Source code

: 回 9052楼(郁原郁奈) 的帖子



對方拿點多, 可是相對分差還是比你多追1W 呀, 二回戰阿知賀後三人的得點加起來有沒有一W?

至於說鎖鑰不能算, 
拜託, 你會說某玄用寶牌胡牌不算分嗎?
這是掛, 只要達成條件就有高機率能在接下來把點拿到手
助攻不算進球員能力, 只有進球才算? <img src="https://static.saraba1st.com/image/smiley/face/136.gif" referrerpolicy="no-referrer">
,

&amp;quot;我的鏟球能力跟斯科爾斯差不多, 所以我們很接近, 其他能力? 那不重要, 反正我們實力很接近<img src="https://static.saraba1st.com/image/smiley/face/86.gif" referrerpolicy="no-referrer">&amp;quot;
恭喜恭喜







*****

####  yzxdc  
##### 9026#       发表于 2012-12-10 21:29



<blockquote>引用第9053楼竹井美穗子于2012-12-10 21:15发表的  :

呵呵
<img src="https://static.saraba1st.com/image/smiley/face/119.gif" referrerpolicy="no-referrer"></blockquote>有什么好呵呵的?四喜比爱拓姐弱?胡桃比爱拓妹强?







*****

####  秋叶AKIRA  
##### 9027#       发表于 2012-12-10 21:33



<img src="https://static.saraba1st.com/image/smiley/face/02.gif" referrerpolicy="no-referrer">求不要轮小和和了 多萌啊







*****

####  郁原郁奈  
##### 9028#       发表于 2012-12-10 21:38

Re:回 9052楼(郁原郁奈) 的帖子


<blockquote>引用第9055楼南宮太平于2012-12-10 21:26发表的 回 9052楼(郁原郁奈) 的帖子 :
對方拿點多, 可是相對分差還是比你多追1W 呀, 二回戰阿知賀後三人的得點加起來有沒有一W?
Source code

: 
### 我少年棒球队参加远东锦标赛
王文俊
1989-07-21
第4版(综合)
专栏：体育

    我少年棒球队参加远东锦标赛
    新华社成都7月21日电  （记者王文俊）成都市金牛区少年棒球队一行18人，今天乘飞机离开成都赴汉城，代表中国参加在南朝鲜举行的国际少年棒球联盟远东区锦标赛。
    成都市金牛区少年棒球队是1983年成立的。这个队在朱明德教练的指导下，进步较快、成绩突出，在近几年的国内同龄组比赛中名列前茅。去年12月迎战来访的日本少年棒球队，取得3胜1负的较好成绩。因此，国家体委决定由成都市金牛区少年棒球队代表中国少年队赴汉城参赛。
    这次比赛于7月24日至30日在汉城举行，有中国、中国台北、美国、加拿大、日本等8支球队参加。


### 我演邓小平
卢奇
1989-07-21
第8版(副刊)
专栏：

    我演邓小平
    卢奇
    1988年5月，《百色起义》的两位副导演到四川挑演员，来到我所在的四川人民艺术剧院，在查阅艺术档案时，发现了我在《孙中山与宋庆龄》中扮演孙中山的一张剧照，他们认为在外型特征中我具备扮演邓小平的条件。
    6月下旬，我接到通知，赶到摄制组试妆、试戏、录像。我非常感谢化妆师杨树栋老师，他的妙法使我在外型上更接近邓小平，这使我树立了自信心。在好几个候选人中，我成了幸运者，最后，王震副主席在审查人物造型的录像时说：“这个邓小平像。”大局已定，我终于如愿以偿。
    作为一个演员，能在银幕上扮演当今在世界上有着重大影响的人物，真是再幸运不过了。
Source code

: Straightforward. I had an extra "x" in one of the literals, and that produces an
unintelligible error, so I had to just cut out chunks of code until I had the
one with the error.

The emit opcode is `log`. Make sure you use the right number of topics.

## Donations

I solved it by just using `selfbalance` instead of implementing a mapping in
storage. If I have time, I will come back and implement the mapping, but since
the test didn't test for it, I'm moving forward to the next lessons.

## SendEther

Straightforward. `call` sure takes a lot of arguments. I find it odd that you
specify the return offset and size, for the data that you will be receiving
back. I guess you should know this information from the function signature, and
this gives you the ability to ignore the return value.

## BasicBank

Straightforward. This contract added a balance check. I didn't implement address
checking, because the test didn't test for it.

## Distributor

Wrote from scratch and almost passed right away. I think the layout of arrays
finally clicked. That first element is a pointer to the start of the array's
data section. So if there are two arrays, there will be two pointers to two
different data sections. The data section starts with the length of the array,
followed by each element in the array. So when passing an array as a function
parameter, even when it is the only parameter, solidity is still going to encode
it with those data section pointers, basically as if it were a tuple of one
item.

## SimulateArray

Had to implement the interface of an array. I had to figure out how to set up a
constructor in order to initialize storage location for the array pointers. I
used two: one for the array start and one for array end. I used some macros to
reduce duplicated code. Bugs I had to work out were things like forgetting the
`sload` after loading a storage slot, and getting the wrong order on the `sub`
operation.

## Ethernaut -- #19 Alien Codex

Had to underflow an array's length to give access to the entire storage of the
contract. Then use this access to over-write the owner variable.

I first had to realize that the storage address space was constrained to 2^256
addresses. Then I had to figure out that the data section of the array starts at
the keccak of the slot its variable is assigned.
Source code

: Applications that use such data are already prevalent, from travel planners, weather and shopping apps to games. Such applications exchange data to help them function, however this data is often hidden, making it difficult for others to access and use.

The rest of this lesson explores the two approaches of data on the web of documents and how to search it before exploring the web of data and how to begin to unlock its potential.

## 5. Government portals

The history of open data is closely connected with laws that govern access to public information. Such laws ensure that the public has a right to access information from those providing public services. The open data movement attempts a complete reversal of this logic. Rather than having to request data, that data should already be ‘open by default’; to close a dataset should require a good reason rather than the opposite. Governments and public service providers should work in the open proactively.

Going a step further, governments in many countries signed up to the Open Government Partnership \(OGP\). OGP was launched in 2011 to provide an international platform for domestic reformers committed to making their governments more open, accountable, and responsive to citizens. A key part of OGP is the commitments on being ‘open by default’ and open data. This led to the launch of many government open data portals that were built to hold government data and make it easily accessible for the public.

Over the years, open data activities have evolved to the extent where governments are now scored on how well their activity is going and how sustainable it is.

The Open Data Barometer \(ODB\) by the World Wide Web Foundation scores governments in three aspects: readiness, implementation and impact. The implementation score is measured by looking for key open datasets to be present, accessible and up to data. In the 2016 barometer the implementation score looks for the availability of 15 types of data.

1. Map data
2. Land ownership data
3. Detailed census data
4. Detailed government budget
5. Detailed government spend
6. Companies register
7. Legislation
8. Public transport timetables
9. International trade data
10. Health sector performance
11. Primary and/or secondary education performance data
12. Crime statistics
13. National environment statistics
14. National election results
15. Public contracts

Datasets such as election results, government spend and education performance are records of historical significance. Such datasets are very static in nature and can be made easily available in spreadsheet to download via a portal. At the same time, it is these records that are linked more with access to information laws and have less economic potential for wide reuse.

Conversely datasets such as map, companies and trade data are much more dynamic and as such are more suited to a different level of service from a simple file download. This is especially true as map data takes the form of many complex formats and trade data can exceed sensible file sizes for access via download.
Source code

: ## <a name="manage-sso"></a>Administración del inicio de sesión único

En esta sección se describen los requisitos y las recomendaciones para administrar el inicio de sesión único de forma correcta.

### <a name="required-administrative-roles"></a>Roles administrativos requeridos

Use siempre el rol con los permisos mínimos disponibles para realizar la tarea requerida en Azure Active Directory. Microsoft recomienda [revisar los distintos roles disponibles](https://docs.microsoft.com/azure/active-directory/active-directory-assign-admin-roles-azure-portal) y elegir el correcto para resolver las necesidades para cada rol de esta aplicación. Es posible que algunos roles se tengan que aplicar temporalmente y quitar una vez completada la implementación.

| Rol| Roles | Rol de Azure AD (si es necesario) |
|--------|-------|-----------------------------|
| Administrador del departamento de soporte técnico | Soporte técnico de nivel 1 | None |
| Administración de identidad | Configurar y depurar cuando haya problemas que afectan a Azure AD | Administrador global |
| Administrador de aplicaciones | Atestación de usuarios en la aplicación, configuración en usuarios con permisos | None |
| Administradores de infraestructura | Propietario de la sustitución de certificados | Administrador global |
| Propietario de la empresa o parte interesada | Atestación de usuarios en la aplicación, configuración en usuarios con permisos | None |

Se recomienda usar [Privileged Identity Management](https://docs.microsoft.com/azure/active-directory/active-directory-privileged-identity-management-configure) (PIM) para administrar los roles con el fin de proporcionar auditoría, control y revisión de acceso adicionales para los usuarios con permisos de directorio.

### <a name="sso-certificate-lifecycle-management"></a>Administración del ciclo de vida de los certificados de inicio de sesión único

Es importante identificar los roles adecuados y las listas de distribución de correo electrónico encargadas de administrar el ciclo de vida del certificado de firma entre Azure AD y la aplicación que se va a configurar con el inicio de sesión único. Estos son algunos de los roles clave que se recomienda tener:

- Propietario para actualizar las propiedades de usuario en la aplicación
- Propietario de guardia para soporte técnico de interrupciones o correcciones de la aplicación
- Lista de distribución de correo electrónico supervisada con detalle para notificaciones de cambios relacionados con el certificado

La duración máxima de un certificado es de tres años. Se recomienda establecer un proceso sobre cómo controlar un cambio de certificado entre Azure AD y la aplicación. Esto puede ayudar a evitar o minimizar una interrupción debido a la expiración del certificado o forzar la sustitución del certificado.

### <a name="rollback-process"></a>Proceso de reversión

□ □ □ □

* Problem description *
Looking at the records above, return exactly the lines from the line with "## Distributor" to the line with "followed by each", both ends included.

* Written solution *
## Distributor

Wrote from scratch and almost passed right away. I think the layout of arrays
finally clicked. That first element is a pointer to the start of the array's
data section. So if there are two arrays, there will be two pointers to two
different data sections. The data section starts with the length of the array,
followed by each element in the array. So when passing an array as a function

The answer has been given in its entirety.